Reward people for ideas that improve company performance or generate revenue.
Normalize Questioning & Risk Taking
Challenge leads to growth. If you stay in the same place constantly, your team is going to fail. Instead, challenge each other and make it okay for people to challenge the overall company feel.
Any time major actions are being carried out, allow employees the chance to ask questions like “why is this the best decision?” and “how could we do this better?”. By providing an open forum for healthily challenging work and one another, you are creating an environment where everyone grows together. You also create space where people realize their voices are being heard.
Another important piece is figuring out how to allow risk taking. Employees are never going to be innovative if they cannot take risks. Build risk taking into your culture just like asking questions. There are right ways and wrong ways to take risks, just like questions. Instead of throwing three sheets to the wind and allowing anything to happen, have conversations on what risk taking looks like and how your teams can incorporate successful risks into their workflow.
This leads to the next point.
Build Feedback Loops
Not all risks are good. Taking a risk without an end goal in mind is as harmful as never taking risks in the first place. Instead of just taking risks for the sake of taking risks, build a piece of your culture where taking risks is built around ideas of end goals. For every risk taken there should be a point:
- Increase profits
- Increase moral
- Decrease cost
- Attract new clients
- Etc.
Instead of just allowing risk for the sake of risk, always guarantee that risk has a goal. You should be able to quantify what success looks like when taking risk. Be intentional in knowing, if we achieve our goals, what do the end results look like?
Even if you do not achieve your goals, what are the end results? No matter what, make sure you are challenging the status quo, but first fully determine what needs to be challenged, and second, what the end results of this challenge look like.
Find Lean Communication
The last part of an innovative culture is the ability to move quickly. You want to think out your innovation before carrying it out, but in thinking it out, you also want to ensure you have the ability to act without having to pause constantly.

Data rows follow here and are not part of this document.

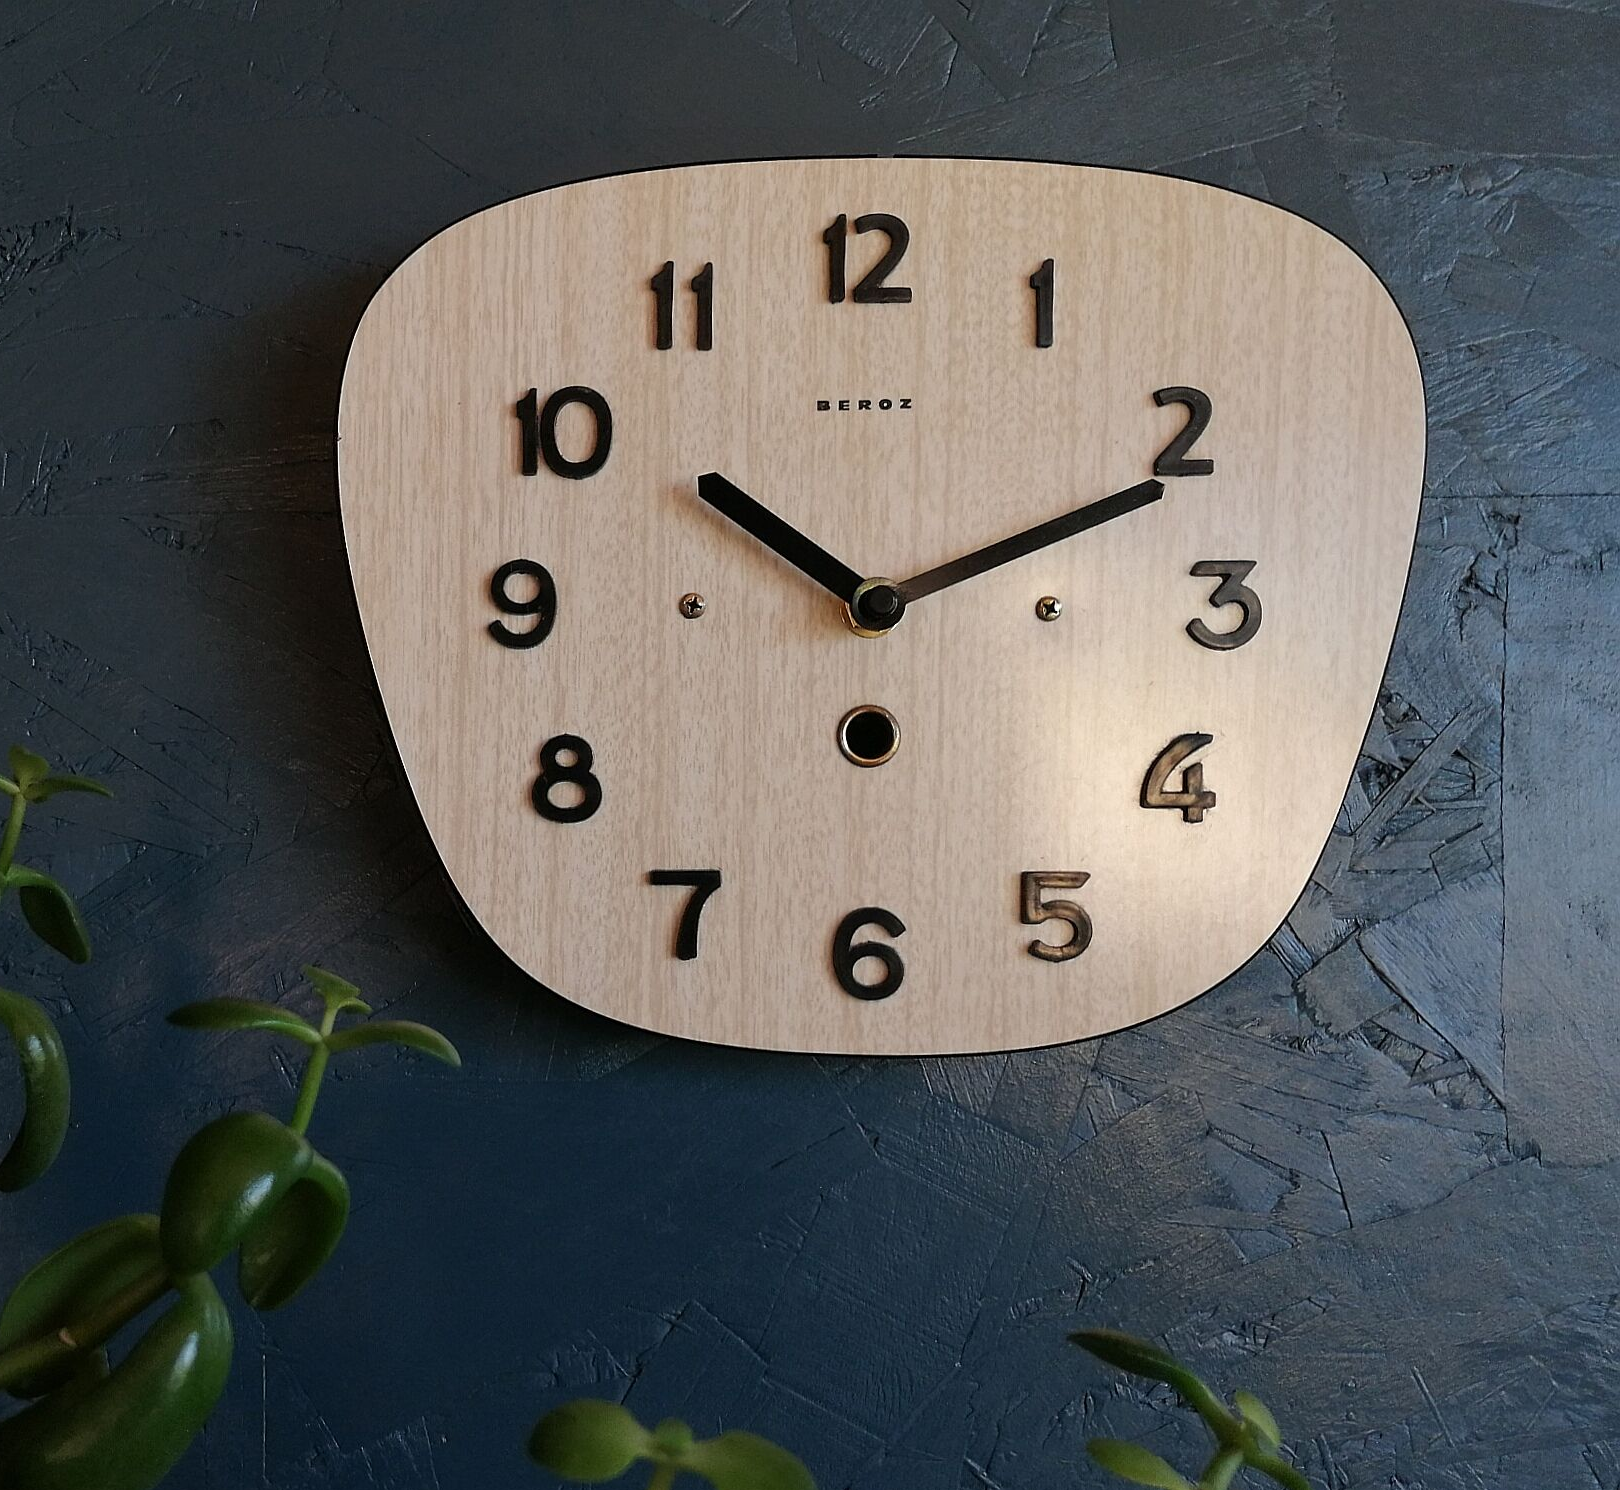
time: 10:11
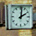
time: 2:01
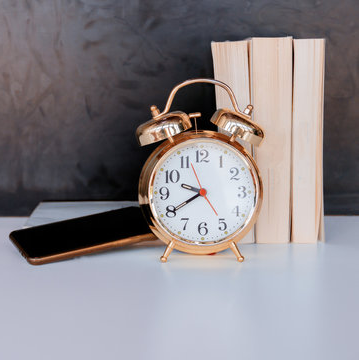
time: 9:40
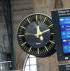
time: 12:11
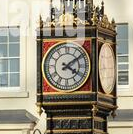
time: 4:09
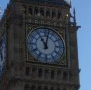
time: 11:02
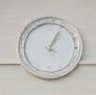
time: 1:04
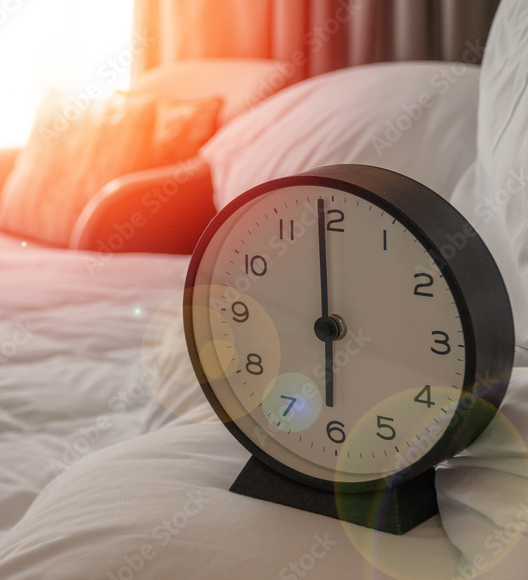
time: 5:59
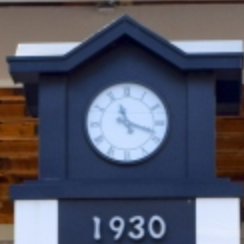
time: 11:18
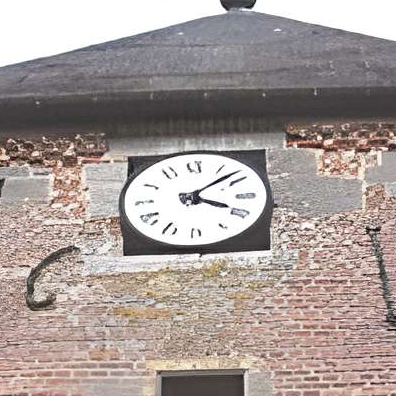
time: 4:08
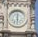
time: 12:30
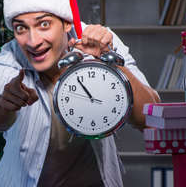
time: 10:54
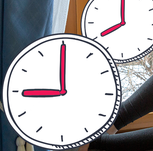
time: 8:00
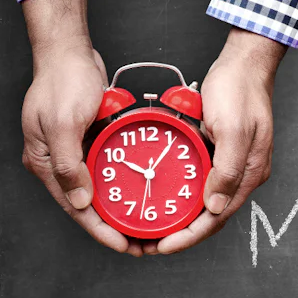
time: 10:06
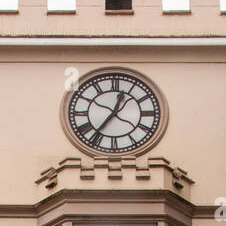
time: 12:36
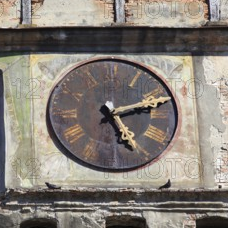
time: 5:11
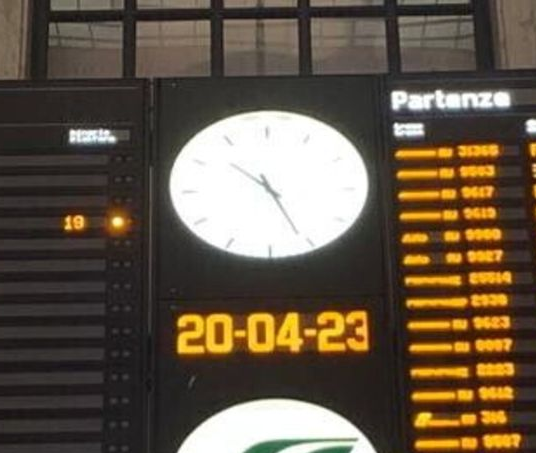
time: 10:25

Pausing too much can cause hesitation and create an environment where your employees are not innovative because the cost of time associated is too much. Instead of stifling your teams with more rules, set in place ways that innovation can take place in a lean manner. This means establishing the right channels for sharing and disseminating information.
Additionally, you want to make sure your team knows who can make decisions on innovation. Set up the proper channels so that new ideas can be quickly shared, discussed, and a solution can emerge.
When harnessed properly, innovation can be a powerful tool that makes your company leap ahead of the competition. It is very similar to bridling and taming a wild stallion. You know it is the best horse there is, but it takes time to get the beast to follow commands.
Never just let the beast run wild. Always be sure to focus on taming your animal and providing the best process possible. By creating the successful process at the front end of innovation, it creates a system.
This system can be tapped and explored to find the proper response to success.
Becoming innovative takes time, but once found, innovation is worth the cost.